Толик отошел в сторону. К нему подошли одноклассники и наперебой стали его расхваливать. А он только смущенно отмалчивался. Краем глаза видел, что с ними пришла и Мила, а когда они направились к нему, она отошла в сторону и стояла сейчас с таким холодно-независимым видом, словно на стадионе никого, кроме нее, не было. И Толик почему-то с горечью подумал, что она пришла сюда совсем не из-за него и ей совершенно безразлично, как он сыграет.
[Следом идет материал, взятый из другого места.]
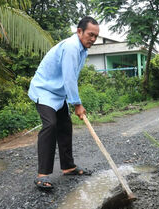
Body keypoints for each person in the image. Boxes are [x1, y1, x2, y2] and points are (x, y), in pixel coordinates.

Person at [28, 16, 99, 189]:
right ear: (79, 31)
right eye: (91, 34)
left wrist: (71, 100)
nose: (93, 39)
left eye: (96, 36)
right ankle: (42, 175)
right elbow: (69, 78)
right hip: (44, 90)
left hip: (58, 94)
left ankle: (68, 167)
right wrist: (77, 104)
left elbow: (70, 78)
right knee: (50, 125)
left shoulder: (82, 49)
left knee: (65, 126)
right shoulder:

Свисток судьи прервал его мысли. Судья (конечно же, саранские привезли своего, нашим не доверяют) с помощниками уже стояли в центре поля.
— Пошли! — подтолкнул Толика Корин, и он подбежал к Косте Сергееву. Тот внимательно оглядел всех, видно, подсчитывая, все ли здесь, потом махнул рукой и трусцой побежал к центру поля. Вторым бежал Толик — его законное вратарское место, — а за ним уже вся команда.
Когда они выстроились в центре для приветствия, Толик почувствовал, что с ним творится что-то странное: его всего охватила дрожь не дрожь, а что-то вроде этого. Хотелось или потянуться, или судорожно зевнуть. Раньше от других спортсменов он слышал о таком нервном состоянии, они называли его «мандраже», но сам такого еще не испытывал никогда. Он искоса взглянул на других футболистов, стоявших рядом с ним, — не заметили бы, не подумали, что он испугался, и не высмеяли бы потом — и увидел, что почти со всеми творится то же самое. Одни подпрыгивали, другие делали пробежки на месте, редко кто был совершенно спокоен.